The interview, published in a New York Times article triggered by the filing of a new antitrust complaint over Android, offers some insights into the state of settlement negotiations between Europe and Google.
The central contention in the antitrust investigation is that Google harms competition by directing traffic to its own services, through preferred placement. All other claims are essentially secondary.
The FTC totally declined to pursue claims of “search bias” favoring Google’s “own verticals.” The law was essentially on Google’s side in the US. But the EU has more flexibility and has indicated it will require some sort of concession or remedy to the perceived problem of “Google diverting traffic” to its own properties.

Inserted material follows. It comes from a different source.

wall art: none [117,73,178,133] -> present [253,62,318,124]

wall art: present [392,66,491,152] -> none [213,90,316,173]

It appears that the EU is looking at a “labeling” approach that designates Google results as such:
In Monday’s interview, Mr. Almunia said Google needed to offer the commission a solution where choices between Google-branded search results and those of its competitors were clearly visible within the search engine both on desktop computers and on mobile devices.

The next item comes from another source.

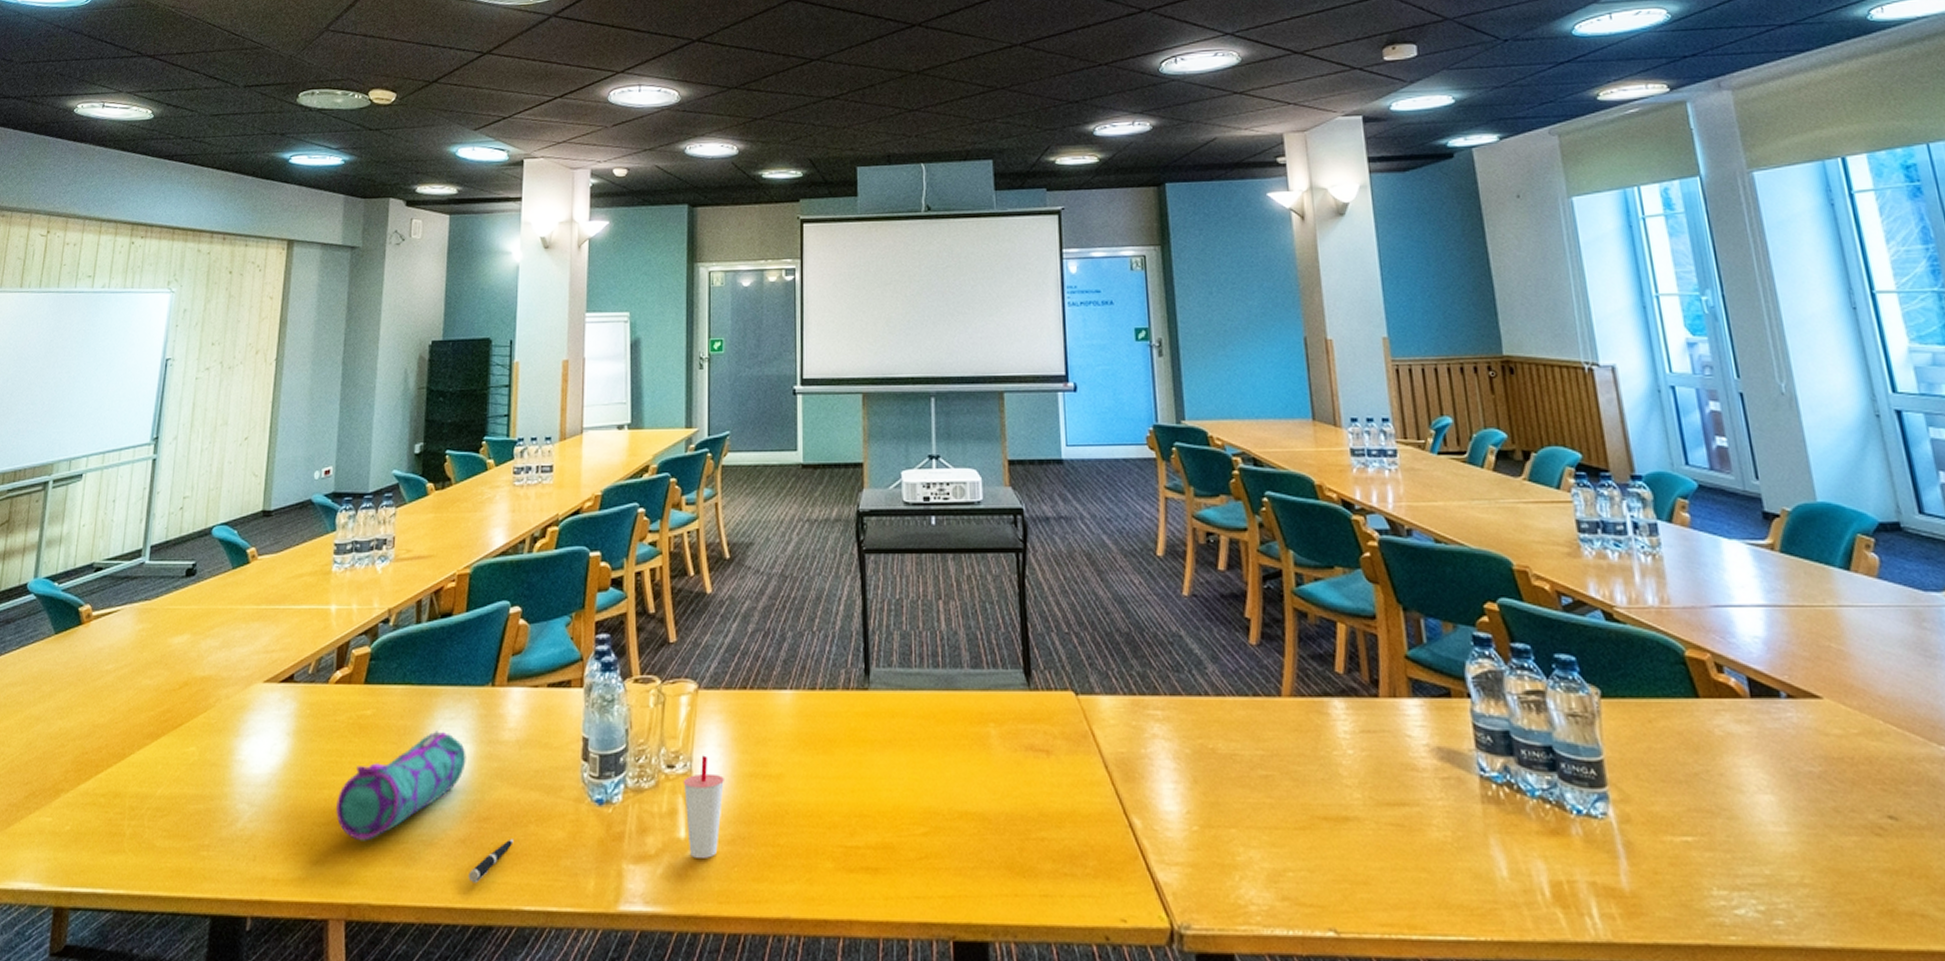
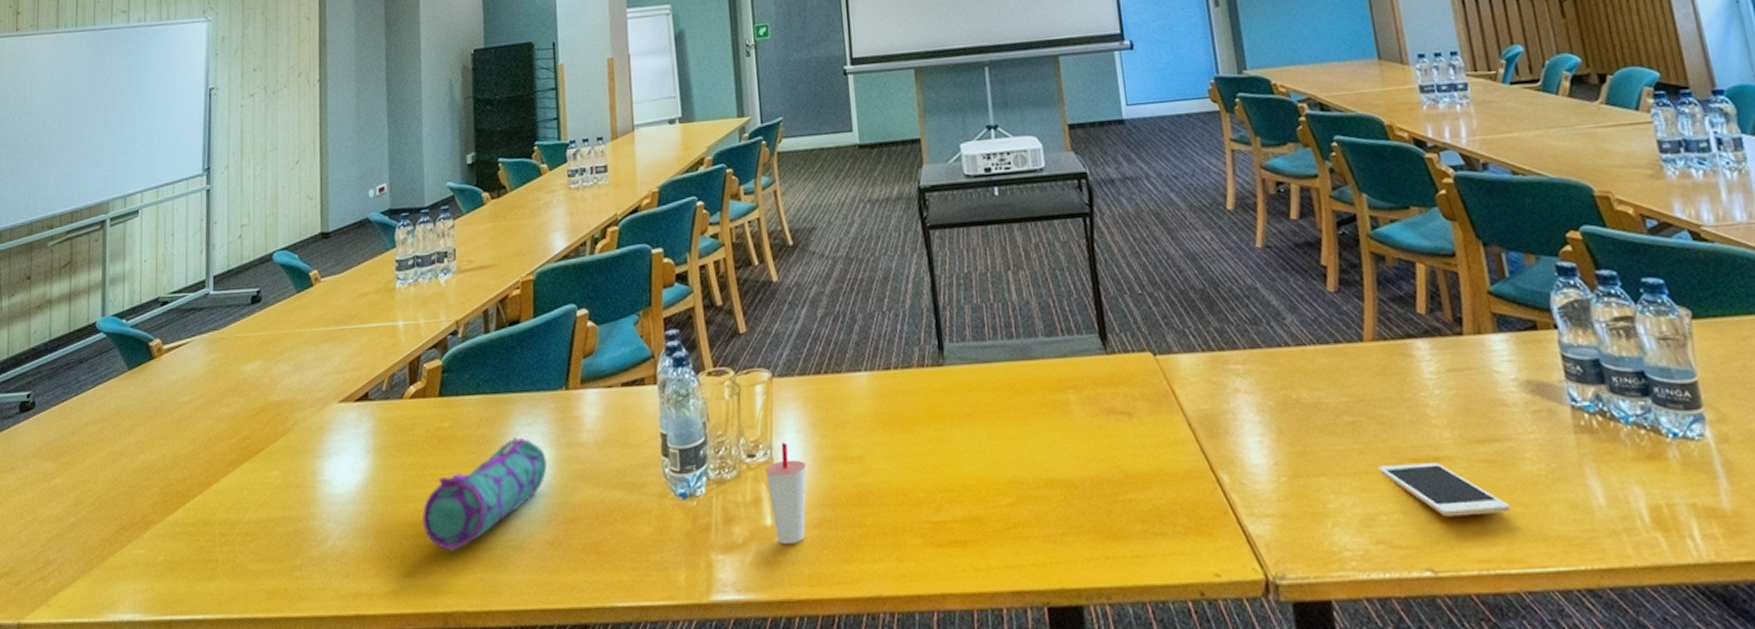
pen: present [468,838,514,884] -> none [559,537,602,584]
cell phone: none [1287,822,1416,879] -> present [1377,463,1512,517]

“I don’t know if you should call it labeling, or whatever, but they need to distinguish,” Mr. Almunia said.
We can certainly debate the merits or legitimacy of “search bias” but it appears there will be some effort to address it — and “labeling” looks to be the designated compromise. What remains to be see is what that looks like precisely.
The Almunia interview also says there will be no attempt to regulate Google’s algorithm. The Competition Commissioner also suggested that, as in the FTC settlement, there would be selective opting out of content crawling. Google won’t be allowed to “involuntarily scrape” competitor content as a condition of inclusion in general search results.
Almunia deflected criticism that Europe was simply try to “protect competitors,” something the FTC explicitly stated US antitrust law was not intended to do.
Like the FTC settlement there will also probably be “fair licensing” requirements imposed on Motorola patents. In the US case Motorola was found to have unfairly used its “standards essential patents” in an abusive way to attempt to block rival products including the iPhone. That resulted in a consent decree that can be enforced through subsequent litigation.
In short, other than SERP labeling, the EU settlement with Google will probably track the FTC settlement terms fairly closely. However, the new Android complaint could become a separate case or part of the impending settlement, expected to be announced in Q3 this year.